[DATA — start]

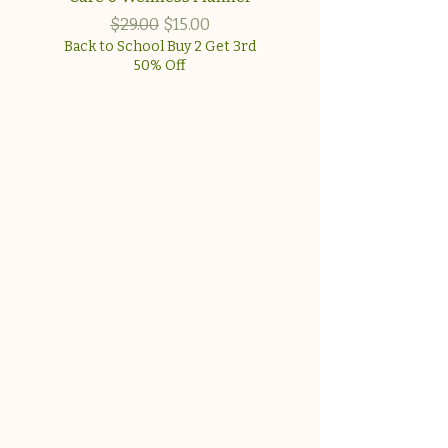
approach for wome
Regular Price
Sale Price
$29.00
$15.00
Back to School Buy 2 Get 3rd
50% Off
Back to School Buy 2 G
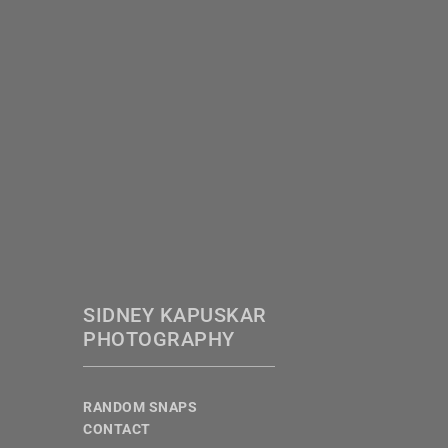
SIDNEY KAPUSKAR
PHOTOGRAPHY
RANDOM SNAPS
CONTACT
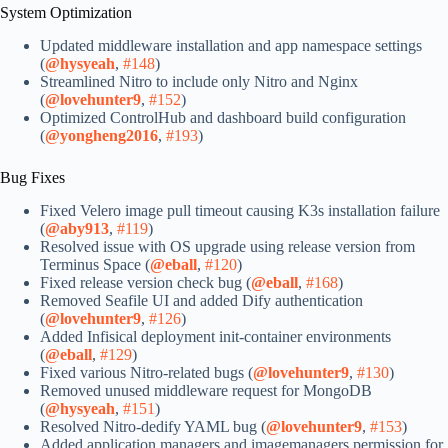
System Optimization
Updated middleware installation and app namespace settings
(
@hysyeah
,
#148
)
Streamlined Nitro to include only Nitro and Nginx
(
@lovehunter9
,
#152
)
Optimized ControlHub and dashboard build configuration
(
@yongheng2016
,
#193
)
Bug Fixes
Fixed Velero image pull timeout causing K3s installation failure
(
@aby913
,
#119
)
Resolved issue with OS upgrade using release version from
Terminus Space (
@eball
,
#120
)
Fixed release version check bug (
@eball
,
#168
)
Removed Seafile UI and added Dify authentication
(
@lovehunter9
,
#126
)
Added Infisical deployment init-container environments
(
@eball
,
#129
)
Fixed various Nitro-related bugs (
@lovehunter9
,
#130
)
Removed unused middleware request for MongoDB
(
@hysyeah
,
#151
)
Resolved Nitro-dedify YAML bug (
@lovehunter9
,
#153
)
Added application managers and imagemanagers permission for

[DATA — finish]
[DATA — start]

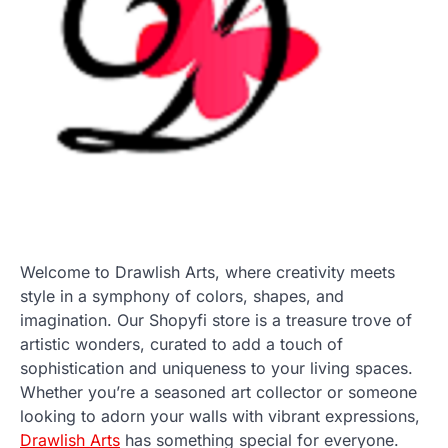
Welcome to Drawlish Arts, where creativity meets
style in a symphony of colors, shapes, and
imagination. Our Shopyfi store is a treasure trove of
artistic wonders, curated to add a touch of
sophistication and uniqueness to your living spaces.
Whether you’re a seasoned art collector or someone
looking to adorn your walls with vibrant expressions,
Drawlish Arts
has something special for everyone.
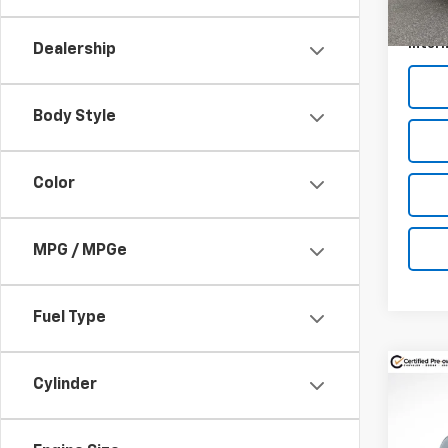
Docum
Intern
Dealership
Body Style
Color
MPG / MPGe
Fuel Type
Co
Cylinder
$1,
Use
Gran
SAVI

[DATA — finish]

▸ **TRY IT**
Filtering the entries above by the word "Resolved", copy each line that matches.

▸ **RESPONSE**
Resolved issue with OS upgrade using release version from
Resolved Nitro-dedify YAML bug (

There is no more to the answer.